### [Text extract]
____________

# Steam punk blank making..



## jlnel (Oct 25, 2015)

Hello, where do you get and what brand of copper and chrome tape do you all get? 

I went looking but only found what looks like it's like regular tape with no paper backing..

Any help, online sources etc.. 

Thanks!


----------



## mbroberg (Oct 25, 2015)

jlnel said:


> Hello, where do you get and what brand of copper and chrome tape do you all get?
> 
> I went looking but only found what looks like it's like regular tape with no paper backing..
> 
> ...



The Silver tape is easy......Nashua Tape 1.89 in. x 50 yd. 322 Multi-Purpose HVAC Foil Tape-1207792 - The Home Depot

Look here for copper tape
Amazon.com: copper tape: Arts, Crafts & Sewing


----------



## iMattDaddy (Oct 29, 2015)

jlnel said:


> Hello, where do you get and what brand of copper and chrome tape do you all get?

____________

### [Record extracts]
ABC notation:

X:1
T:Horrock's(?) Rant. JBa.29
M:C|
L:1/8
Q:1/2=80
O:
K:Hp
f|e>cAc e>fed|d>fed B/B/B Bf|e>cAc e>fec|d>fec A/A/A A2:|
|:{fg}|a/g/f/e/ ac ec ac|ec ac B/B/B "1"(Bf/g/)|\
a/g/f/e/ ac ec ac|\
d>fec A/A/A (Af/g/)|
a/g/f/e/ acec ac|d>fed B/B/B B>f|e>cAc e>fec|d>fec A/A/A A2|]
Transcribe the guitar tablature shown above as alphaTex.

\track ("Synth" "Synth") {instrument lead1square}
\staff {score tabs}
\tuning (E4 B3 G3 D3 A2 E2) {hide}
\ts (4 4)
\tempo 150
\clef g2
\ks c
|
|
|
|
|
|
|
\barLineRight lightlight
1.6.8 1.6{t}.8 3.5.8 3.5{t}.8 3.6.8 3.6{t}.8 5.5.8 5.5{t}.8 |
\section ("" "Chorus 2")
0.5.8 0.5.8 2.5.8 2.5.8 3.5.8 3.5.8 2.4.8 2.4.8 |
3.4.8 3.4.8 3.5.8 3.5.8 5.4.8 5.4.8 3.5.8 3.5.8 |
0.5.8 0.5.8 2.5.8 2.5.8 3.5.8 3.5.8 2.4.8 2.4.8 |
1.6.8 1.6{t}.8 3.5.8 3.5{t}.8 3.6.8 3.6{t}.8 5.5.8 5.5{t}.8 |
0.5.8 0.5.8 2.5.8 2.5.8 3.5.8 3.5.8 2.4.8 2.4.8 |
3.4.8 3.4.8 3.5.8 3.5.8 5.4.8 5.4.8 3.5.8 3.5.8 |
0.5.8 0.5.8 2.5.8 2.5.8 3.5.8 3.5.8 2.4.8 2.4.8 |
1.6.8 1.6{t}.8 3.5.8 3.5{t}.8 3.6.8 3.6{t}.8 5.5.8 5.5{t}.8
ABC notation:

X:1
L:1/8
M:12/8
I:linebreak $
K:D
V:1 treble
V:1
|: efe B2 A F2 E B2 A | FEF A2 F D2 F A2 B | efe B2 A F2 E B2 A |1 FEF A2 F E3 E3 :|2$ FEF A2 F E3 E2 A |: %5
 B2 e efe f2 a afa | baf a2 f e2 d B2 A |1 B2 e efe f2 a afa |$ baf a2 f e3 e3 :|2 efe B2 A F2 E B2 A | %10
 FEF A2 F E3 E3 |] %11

____________

### [What is being asked]
Carry on the forum thread about tape for steampunk blanks, picking up after its last line. The listing comes from a separate source.

### [Answer below]
> 
> I went looking but only found what looks like it's like regular tape with no paper backing..
> 
> ...



Sorry I'm going to be zero help, but I'm curious to see what these blanks look like if you know where I can find examples.


----------



## mark james (Oct 29, 2015)

A few examples


----------



## Marnat3 (Nov 1, 2015)

I have seen copper tape at Hobby lobby in the stained glass area. Its used to wrap the edges of the glass pieces before soldering. Hope this helps.


----------



## Skeleton2014 (Nov 1, 2015)

mbroberg said:


> jlnel said:
> 
> 
> > Hello, where do you get and what brand of copper and chrome tape do you all get?
> ...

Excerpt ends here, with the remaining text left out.